Menurut Yuki, dengan adanya temuan bahwa 45 paket pekerjaan dimonopoli oleh sembilan perusahaan di antaranya berasal dari Jakarta, Jawa Barat, Banten, hingga Lombok, menunjukkan adanya upaya pengondisian.

“Kami perlu mempertanyakan mengapa perusahaan-perusahaan tersebut bisa masuk ke Lamtim? Mengapa bisa ditetapkan sampai berkontrak? Kalau memang terjadi secara natural, tentu kejadian seperti ini tidak hanya terjadi di Lamtim saja. Ini sudah menunjukkan sebuah gejala bahwa telah ada upaya eksodus yang membawa perusahaan-perusahaan tersebut untuk masuk ke Lamtim. Serta, mengapa Lamtim,”? ungkap Yuki.

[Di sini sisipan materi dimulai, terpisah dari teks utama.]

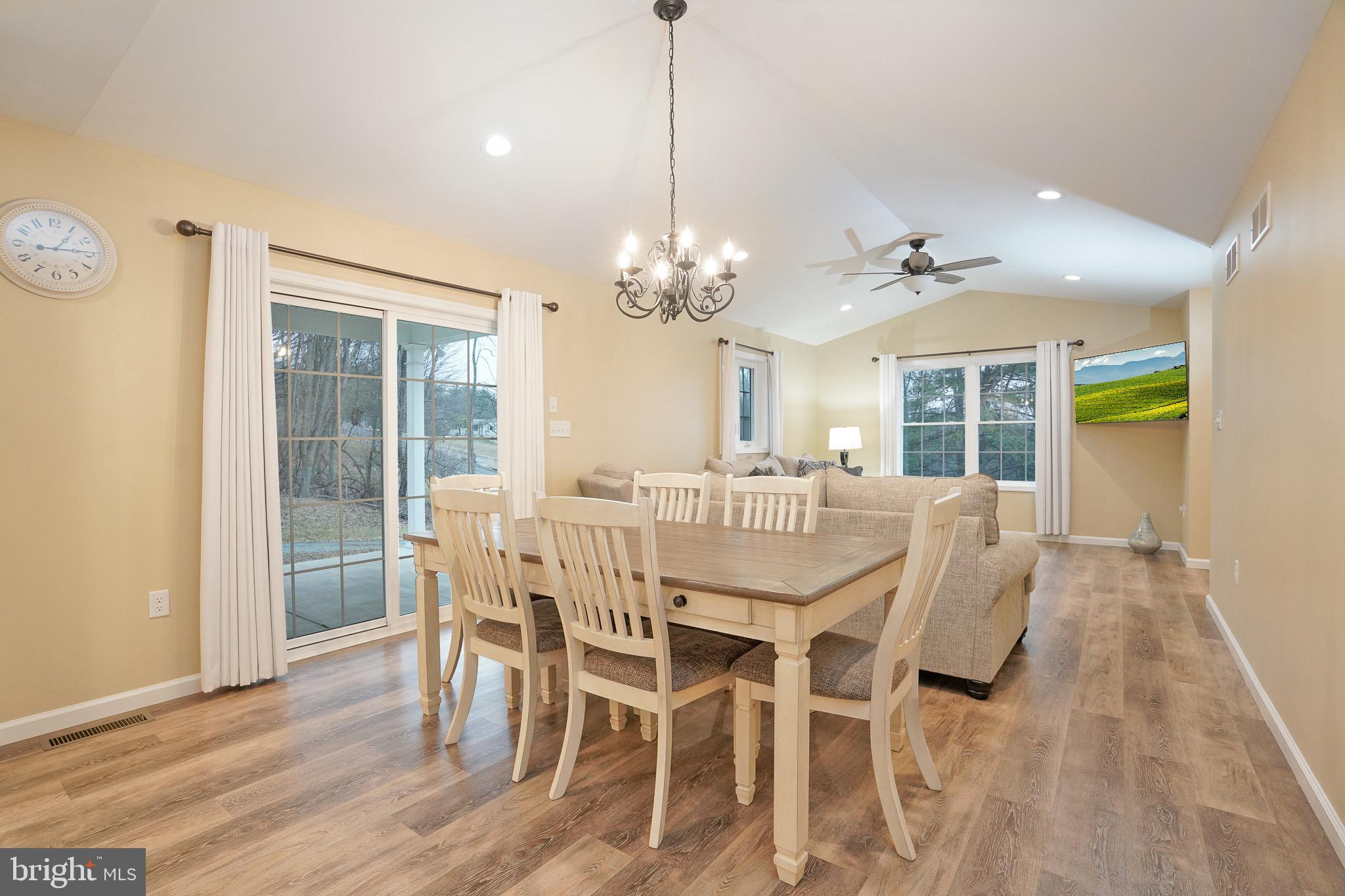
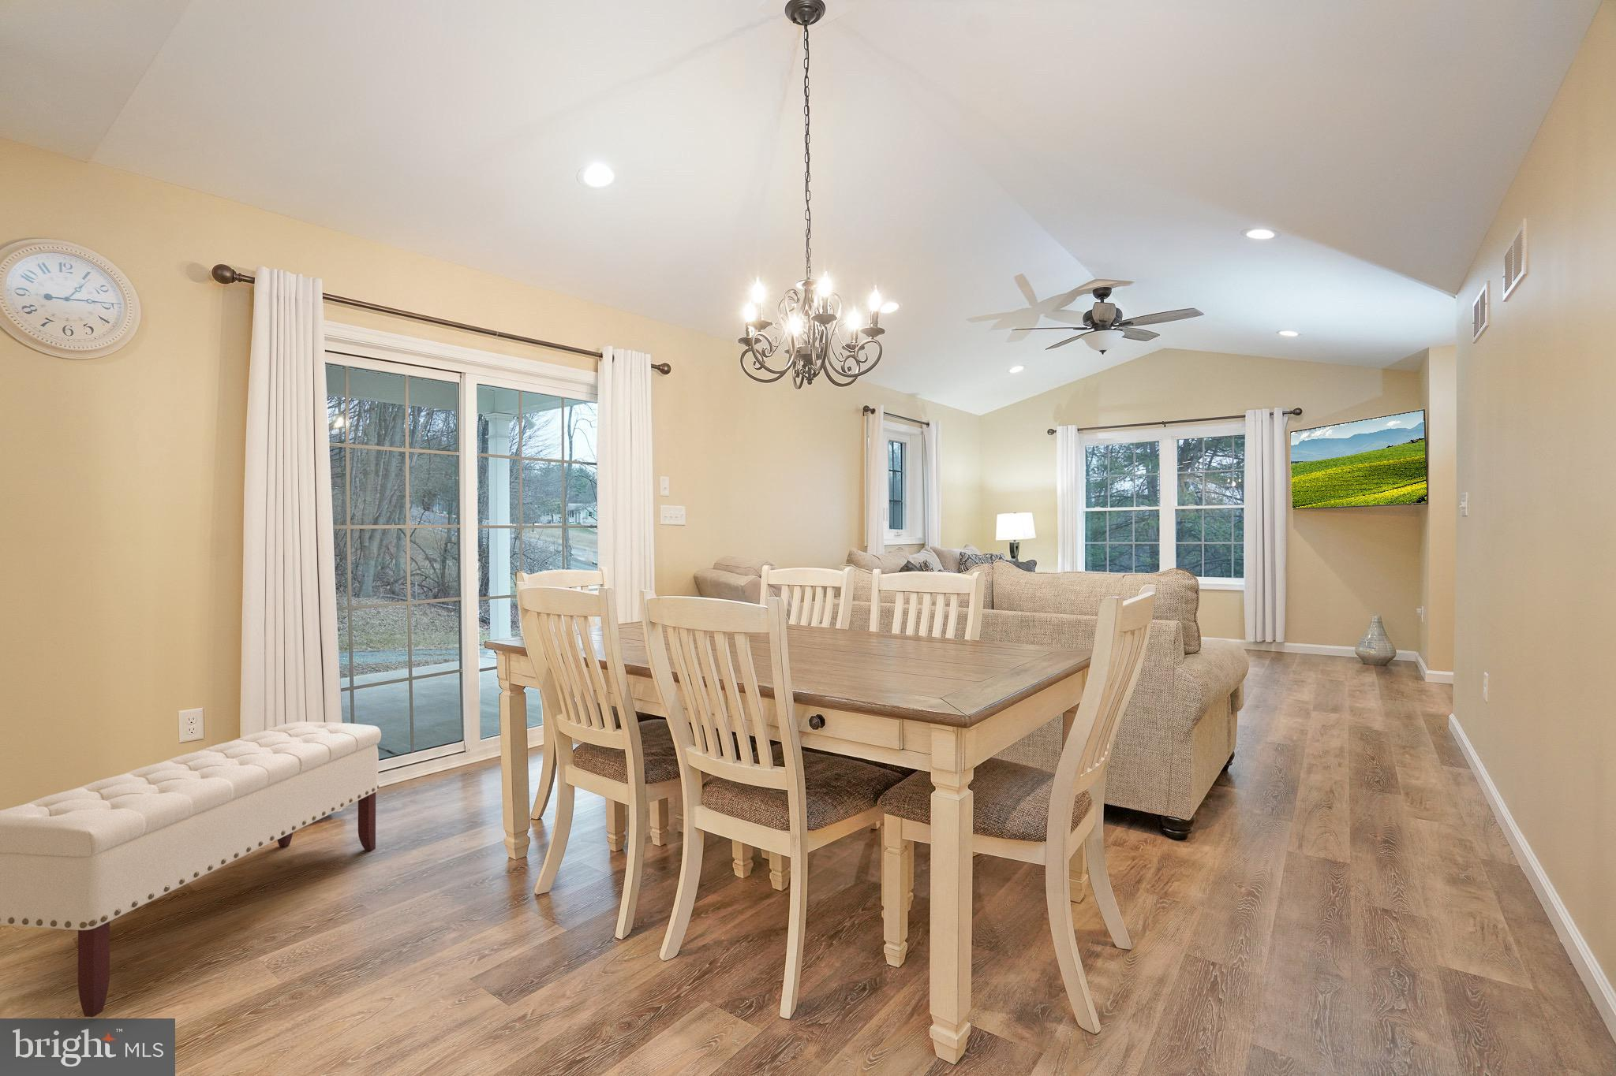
+ bench [0,722,382,1017]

HIPMI Lamtim menyoroti persoalan ini karena sangat merugikan para pengusaha lokal. Padahal dalam Perpres pengadaan barang/jasa disebutkan bahwa dari sisi aspek sosial, tujuan pengadaan barang/jasa adalah pemberdayaan usaha lokal.

“Meskipun belum masuk dalam ranah kerugian negara, jika dicermati dari tujuan pengadaan barang/jasa, kami pihak lokal merasa sangat dirugikan. Jelas tertera dalam Perpres, dari sisi aspek sosial salah satunya adalah pemberdayaan usaha lokal. Serta sebagai contoh, dalam proses teknis pekerjaan, sangat tidak efektif dan efisien,” tutup Yuki.

Di waktu bersamaan, salah satu rekanan, Hendra Apriyanes menyinggung adanya peran aktor swasta yang mengatur proses pengadaan barang/jasa di Lamtim. Serta mengingatkan kepada pihak penyelenggara untuk mengedepankan profesionalitas dalam bekerja.

Tinggalkan Balasan

Alamat email Anda tidak akan dipublikasikan. Ruas yang wajib ditandai *

error: Content is protected !!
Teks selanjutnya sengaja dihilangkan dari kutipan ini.